Decrease the likelihood of experiencing these overuse injuries with proper tennis playing preparation. Here are a few tips to help you play safe:

  • Strengthen your muscles: This includes not only the muscles you’re directly using, but those around them too. For example, to serve the ball, it isn’t just your shoulder and arm working. Your thighs, back, and core are all incredibly important to produce the energy needed to generate a high-velocity serve.
  • Build upon your endurance training: It is important to ease into the sport and not overextend yourself.
  • Warm-ups and stretching: Do these for at least 10 to 15 minutes prior to playing. Your warm-up could include some aerobic exercises like a slow jog or jumping jacks.
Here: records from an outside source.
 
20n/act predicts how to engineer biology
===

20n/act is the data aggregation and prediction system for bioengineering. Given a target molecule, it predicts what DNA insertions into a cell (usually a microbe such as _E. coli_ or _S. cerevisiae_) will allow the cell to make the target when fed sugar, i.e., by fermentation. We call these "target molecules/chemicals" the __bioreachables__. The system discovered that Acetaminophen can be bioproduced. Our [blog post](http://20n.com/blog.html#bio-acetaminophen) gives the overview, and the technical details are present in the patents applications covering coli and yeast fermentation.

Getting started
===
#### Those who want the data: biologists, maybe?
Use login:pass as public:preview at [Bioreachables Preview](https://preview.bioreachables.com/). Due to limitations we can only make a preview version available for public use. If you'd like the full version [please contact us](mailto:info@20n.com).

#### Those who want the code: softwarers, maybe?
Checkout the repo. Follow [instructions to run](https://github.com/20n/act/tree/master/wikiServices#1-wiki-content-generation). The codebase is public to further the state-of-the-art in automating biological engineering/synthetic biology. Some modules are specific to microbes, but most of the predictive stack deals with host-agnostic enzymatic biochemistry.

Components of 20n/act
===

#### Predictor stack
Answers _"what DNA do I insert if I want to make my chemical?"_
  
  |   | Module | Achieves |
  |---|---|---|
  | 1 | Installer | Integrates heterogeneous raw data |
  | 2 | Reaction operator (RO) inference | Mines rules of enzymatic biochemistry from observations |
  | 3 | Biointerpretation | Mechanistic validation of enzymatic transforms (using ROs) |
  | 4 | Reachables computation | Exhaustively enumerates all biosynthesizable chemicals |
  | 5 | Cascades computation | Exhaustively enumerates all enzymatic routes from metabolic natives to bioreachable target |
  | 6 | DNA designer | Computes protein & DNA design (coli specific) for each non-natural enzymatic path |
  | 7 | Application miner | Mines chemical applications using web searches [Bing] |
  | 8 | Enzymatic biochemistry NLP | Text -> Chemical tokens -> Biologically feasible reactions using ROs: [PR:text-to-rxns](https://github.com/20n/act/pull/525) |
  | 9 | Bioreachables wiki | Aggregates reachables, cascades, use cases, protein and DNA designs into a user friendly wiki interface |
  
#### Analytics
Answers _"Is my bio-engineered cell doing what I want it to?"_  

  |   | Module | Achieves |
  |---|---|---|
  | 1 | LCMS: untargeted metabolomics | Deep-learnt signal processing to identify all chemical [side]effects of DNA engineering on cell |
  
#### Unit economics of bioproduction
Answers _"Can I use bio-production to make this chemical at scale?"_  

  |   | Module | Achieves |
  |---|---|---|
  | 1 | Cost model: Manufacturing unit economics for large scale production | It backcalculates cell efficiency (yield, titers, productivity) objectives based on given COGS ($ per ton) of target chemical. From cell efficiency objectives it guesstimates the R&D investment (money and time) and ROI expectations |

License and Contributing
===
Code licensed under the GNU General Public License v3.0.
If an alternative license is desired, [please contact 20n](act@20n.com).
For stretching, be sure to hold them for 30 seconds or longer and don’t bounce. Moving, swinging stretches are also helpful to get you ready to play.
  • Cool Down: Give yourself a minimum of five minutes to cool down and stretch after playing.
  • Make sure you have the right equipment:
    • Shoes – your tennis shoes should provide good support to help prevent ankle injuries or stress fractures in your leg and foot
    • Socks – to increase support for your ankles, wear two pairs or get special tennis socks with extra padding
    • Racket – ensuring you have the correct grip size, string tension, racquet size, and weight can reduce stress on your elbow and shoulder
  • Take breaks and stay hydrated.
  • Inspect the courts for slippery spots and remove any debris before playing.

If you do experience an overuse injury, it is important to rest, ice, apply compression and elevate the injury. Use anti-inflammatory medication or strengthening exercises to help as well.

If these action items do not seem to help your injury, it is time to see a doctor.